▶ _TASK DETAILS_
Set down all of the data exactly. Pictures stay out of the copy.

(Saved entries)
+ + +

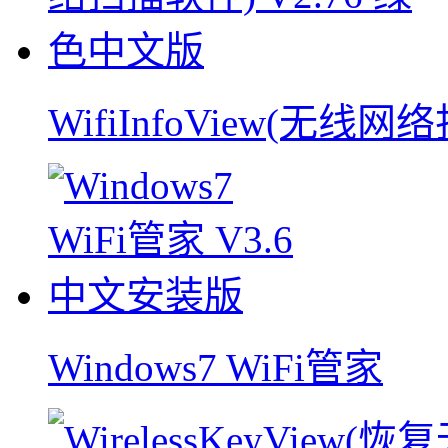
WifiInfoView(无线
Windows7 WiFi管家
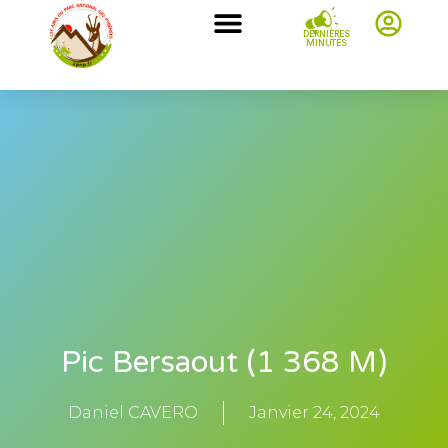
DERNIÈRES
MINUTES
Pic Bersaout (1 368 M)
Daniel CAVERO
Janvier 24, 2024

+ + +

▶ _RESPONSE TO THE EXERCISE_
WifiInfoView(无线
Windows7 WiFi管家
DERNIÈRES
MINUTES
Pic Bersaout (1 368 M)
Daniel CAVERO
Janvier 24, 2024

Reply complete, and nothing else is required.